- **GOAL OF THE EXERCISE**
Start at the top of the records and, please, print each line exactly through the line that contains "Разрешение на прикладывание", leaving out all pictures.

Pictures paired with source code:
╭──

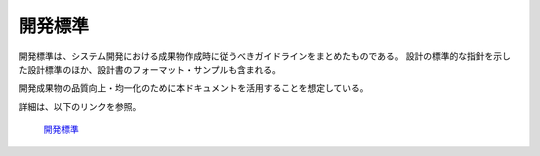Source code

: 開発標準
========

開発標準は、システム開発における成果物作成時に従うべきガイドラインをまとめたものである。
設計の標準的な指針を示した設計標準のほか、設計書のフォーマット・サンプルも含まれる。

開発成果物の品質向上・均一化のために本ドキュメントを活用することを想定している。

詳細は、以下のリンクを参照。

 | `開発標準 <https://fintan.jp/page/1868/#development-standards>`__
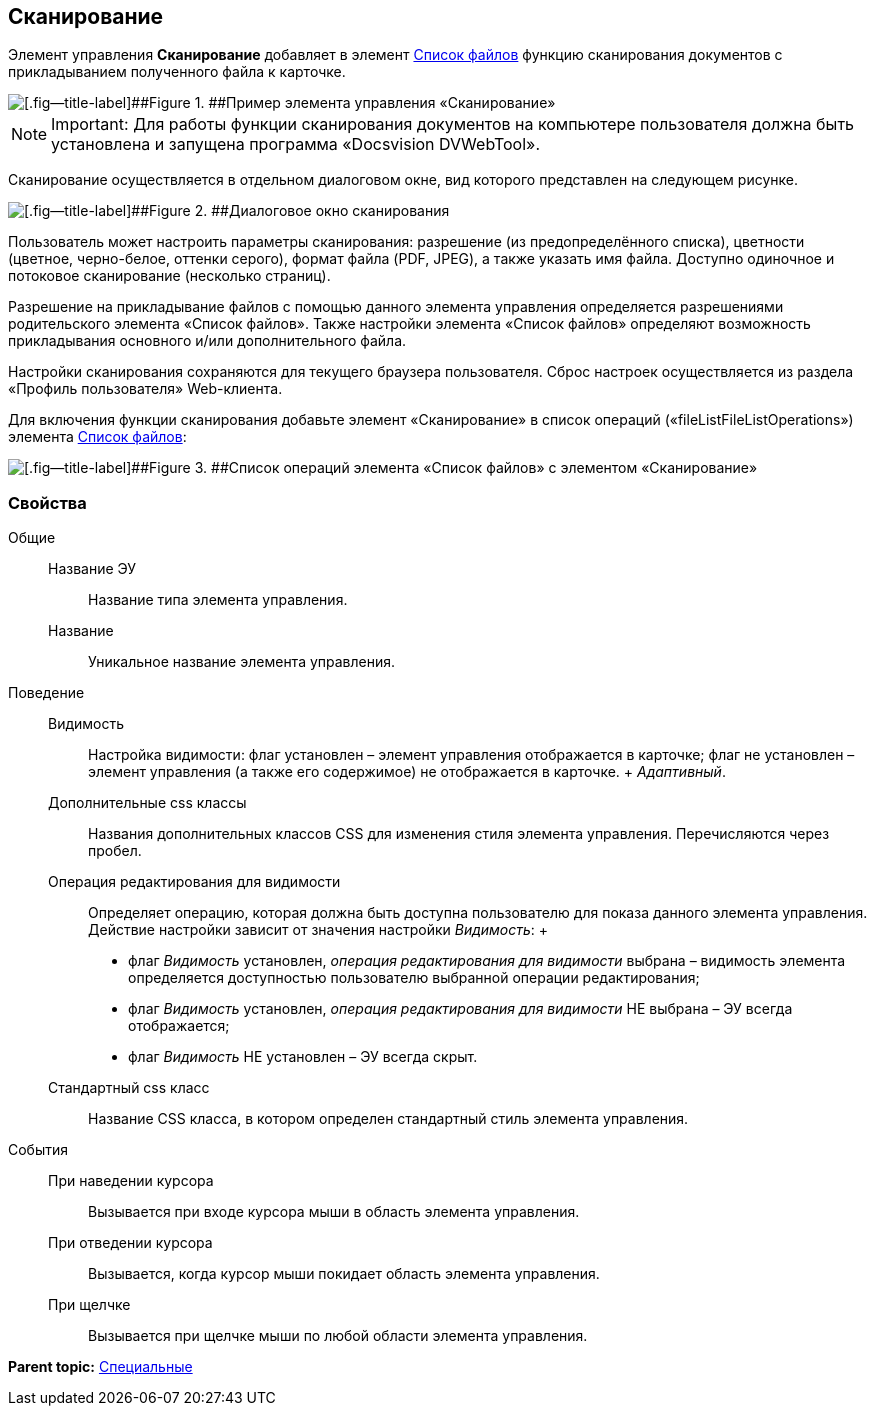 
== Сканирование

Элемент управления [.ph .uicontrol]*Сканирование* добавляет в элемент xref:Control_filelist.html[Список файлов] функцию сканирования документов с прикладыванием полученного файла к карточке.

image::control_scanButton.png[[.fig--title-label]##Figure 1. ##Пример элемента управления «Сканирование»]

[NOTE]
====
[.note__title]#Important:# Для работы функции сканирования документов на компьютере пользователя должна быть установлена и запущена программа «Docsvision DVWebTool».
====

Сканирование осуществляется в отдельном диалоговом окне, вид которого представлен на следующем рисунке.

image::control_scanButton_form.png[[.fig--title-label]##Figure 2. ##Диалоговое окно сканирования]

Пользователь может настроить параметры сканирования: разрешение (из предопределённого списка), цветности (цветное, черно-белое, оттенки серого), формат файла (PDF, JPEG), а также указать имя файла. Доступно одиночное и потоковое сканирование (несколько страниц).

Разрешение на прикладывание файлов с помощью данного элемента управления определяется разрешениями родительского элемента «Список файлов». Также настройки элемента «Список файлов» определяют возможность прикладывания основного и/или дополнительного файла.

Настройки сканирования сохраняются для текущего браузера пользователя. Сброс настроек осуществляется из раздела «Профиль пользователя» Web-клиента.

Для включения функции сканирования добавьте элемент «Сканирование» в список операций («fileListFileListOperations») элемента xref:Control_filelist.html[Список файлов]:

image::control_scanButton_addoperation.png[[.fig--title-label]##Figure 3. ##Список операций элемента «Список файлов» с элементом «Сканирование»]

=== Свойства

Общие::
  Название ЭУ;;
    Название типа элемента управления.
  Название;;
    Уникальное название элемента управления.
Поведение::
  Видимость;;
    Настройка видимости: флаг установлен – элемент управления отображается в карточке; флаг не установлен – элемент управления (а также его содержимое) не отображается в карточке.
    +
    [.dfn .term]_Адаптивный_.
  Дополнительные css классы;;
    Названия дополнительных классов CSS для изменения стиля элемента управления. Перечисляются через пробел.
  Операция редактирования для видимости;;
    Определяет операцию, которая должна быть доступна пользователю для показа данного элемента управления. Действие настройки зависит от значения настройки [.dfn .term]_Видимость_:
    +
    * флаг [.dfn .term]_Видимость_ установлен, [.dfn .term]_операция редактирования для видимости_ выбрана – видимость элемента определяется доступностью пользователю выбранной операции редактирования;
    * флаг [.dfn .term]_Видимость_ установлен, [.dfn .term]_операция редактирования для видимости_ НЕ выбрана – ЭУ всегда отображается;
    * флаг [.dfn .term]_Видимость_ НЕ установлен – ЭУ всегда скрыт.
  Стандартный css класс;;
    Название CSS класса, в котором определен стандартный стиль элемента управления.
События::
  При наведении курсора;;
    Вызывается при входе курсора мыши в область элемента управления.
  При отведении курсора;;
    Вызывается, когда курсор мыши покидает область элемента управления.
  При щелчке;;
    Вызывается при щелчке мыши по любой области элемента управления.

*Parent topic:* xref:../topics/SpecialControls.html[Специальные]
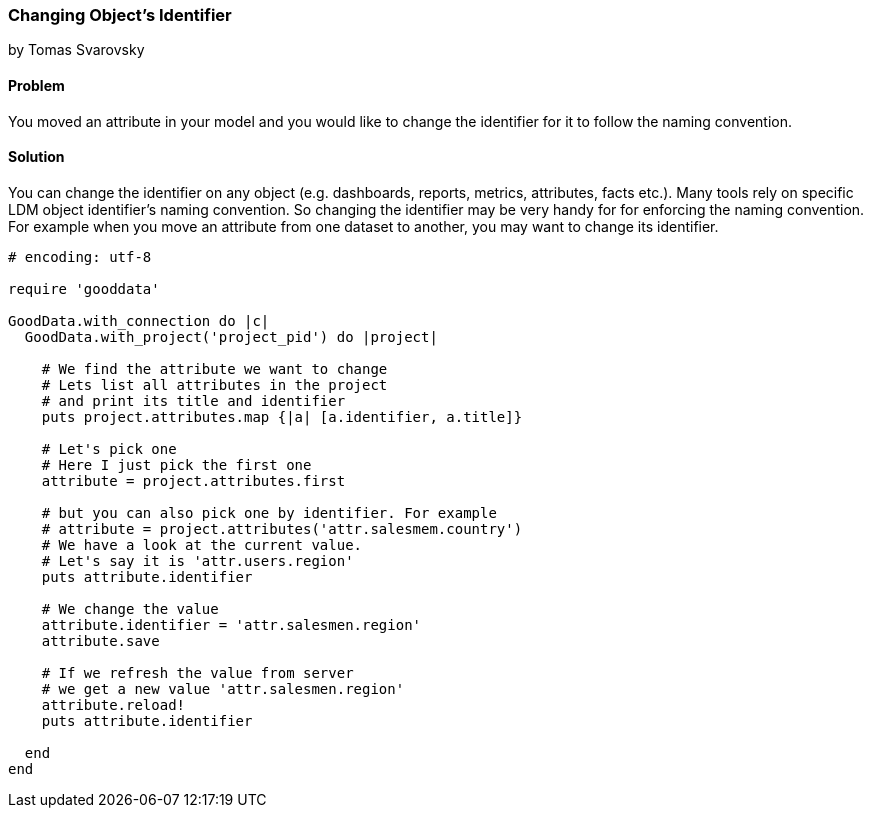 === Changing Object's Identifier
by Tomas Svarovsky

==== Problem
You moved an attribute in your model and you would like to change the identifier for it to follow the naming convention.

==== Solution
You can change the identifier on any object (e.g. dashboards, reports, metrics, attributes, facts etc.). Many tools rely on specific LDM object identifier's naming convention. So changing the identifier may be very handy for for enforcing the naming convention. For example when you move an attribute from one dataset to another, you may want to change its identifier.

[source,ruby]
----
# encoding: utf-8

require 'gooddata'

GoodData.with_connection do |c|
  GoodData.with_project('project_pid') do |project|

    # We find the attribute we want to change
    # Lets list all attributes in the project
    # and print its title and identifier
    puts project.attributes.map {|a| [a.identifier, a.title]}

    # Let's pick one
    # Here I just pick the first one
    attribute = project.attributes.first

    # but you can also pick one by identifier. For example
    # attribute = project.attributes('attr.salesmem.country')
    # We have a look at the current value.
    # Let's say it is 'attr.users.region'
    puts attribute.identifier

    # We change the value
    attribute.identifier = 'attr.salesmen.region'
    attribute.save

    # If we refresh the value from server
    # we get a new value 'attr.salesmen.region'
    attribute.reload!
    puts attribute.identifier
    
  end
end  
----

╰──

- **RESPONSE TO THIS TASK**
Source code

: 開発標準
========

開発標準は、システム開発における成果物作成時に従うべきガイドラインをまとめたものである。
設計の標準的な指針を示した設計標準のほか、設計書のフォーマット・サンプルも含まれる。

開発成果物の品質向上・均一化のために本ドキュメントを活用することを想定している。

詳細は、以下のリンクを参照。

 | `開発標準 <https://fintan.jp/page/1868/#development-standards>`__
== Сканирование

Элемент управления [.ph .uicontrol]*Сканирование* добавляет в элемент xref:Control_filelist.html[Список файлов] функцию сканирования документов с прикладыванием полученного файла к карточке.

image::control_scanButton.png[[.fig--title-label]##Figure 1. ##Пример элемента управления «Сканирование»]

[NOTE]
====
[.note__title]#Important:# Для работы функции сканирования документов на компьютере пользователя должна быть установлена и запущена программа «Docsvision DVWebTool».
====

Сканирование осуществляется в отдельном диалоговом окне, вид которого представлен на следующем рисунке.

image::control_scanButton_form.png[[.fig--title-label]##Figure 2. ##Диалоговое окно сканирования]

Пользователь может настроить параметры сканирования: разрешение (из предопределённого списка), цветности (цветное, черно-белое, оттенки серого), формат файла (PDF, JPEG), а также указать имя файла. Доступно одиночное и потоковое сканирование (несколько страниц).

Разрешение на прикладывание файлов с помощью данного элемента управления определяется разрешениями родительского элемента «Список файлов». Также настройки элемента «Список файлов» определяют возможность прикладывания основного и/или дополнительного файла.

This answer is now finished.